*** INPUT Section Begins ***

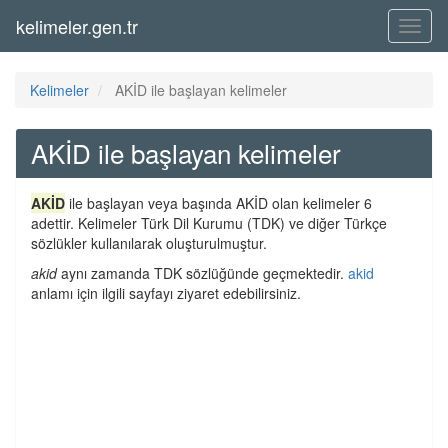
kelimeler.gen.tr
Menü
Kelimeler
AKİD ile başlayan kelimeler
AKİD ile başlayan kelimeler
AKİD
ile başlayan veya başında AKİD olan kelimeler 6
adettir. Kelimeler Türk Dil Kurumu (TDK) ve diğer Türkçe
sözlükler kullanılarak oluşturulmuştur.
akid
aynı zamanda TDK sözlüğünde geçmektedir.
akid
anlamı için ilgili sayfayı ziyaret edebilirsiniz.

*** INPUT Section Ends ***
*** INPUT Section Begins ***

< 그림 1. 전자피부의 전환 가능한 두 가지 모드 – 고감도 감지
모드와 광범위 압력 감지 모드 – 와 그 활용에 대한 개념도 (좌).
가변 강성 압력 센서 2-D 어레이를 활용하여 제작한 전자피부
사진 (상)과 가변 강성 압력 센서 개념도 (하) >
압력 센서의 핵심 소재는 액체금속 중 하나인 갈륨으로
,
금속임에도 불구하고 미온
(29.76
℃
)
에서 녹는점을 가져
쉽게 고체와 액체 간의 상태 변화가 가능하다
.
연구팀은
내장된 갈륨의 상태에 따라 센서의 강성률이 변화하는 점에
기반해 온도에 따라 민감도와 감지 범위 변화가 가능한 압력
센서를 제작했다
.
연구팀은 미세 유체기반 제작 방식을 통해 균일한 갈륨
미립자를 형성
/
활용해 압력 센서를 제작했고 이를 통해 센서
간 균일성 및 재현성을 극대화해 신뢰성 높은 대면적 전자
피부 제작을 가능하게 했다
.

*** INPUT Section Ends ***
*** INPUT Section Begins ***

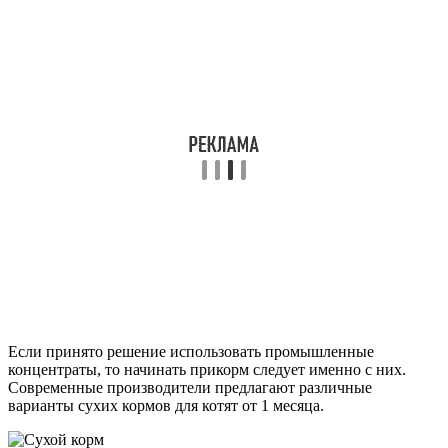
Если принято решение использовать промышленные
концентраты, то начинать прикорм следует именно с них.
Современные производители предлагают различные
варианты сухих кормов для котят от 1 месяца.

*** INPUT Section Ends ***

» TASK DETAILS:
Once you reach the line with "ile başlayan veya" in the data above, copy it and every line after it exactly, up to and including the line with "anlamı için ilgili".

» SOLUTION TO THIS TASK:
ile başlayan veya başında AKİD olan kelimeler 6
adettir. Kelimeler Türk Dil Kurumu (TDK) ve diğer Türkçe
sözlükler kullanılarak oluşturulmuştur.
akid
aynı zamanda TDK sözlüğünde geçmektedir.
akid
anlamı için ilgili sayfayı ziyaret edebilirsiniz.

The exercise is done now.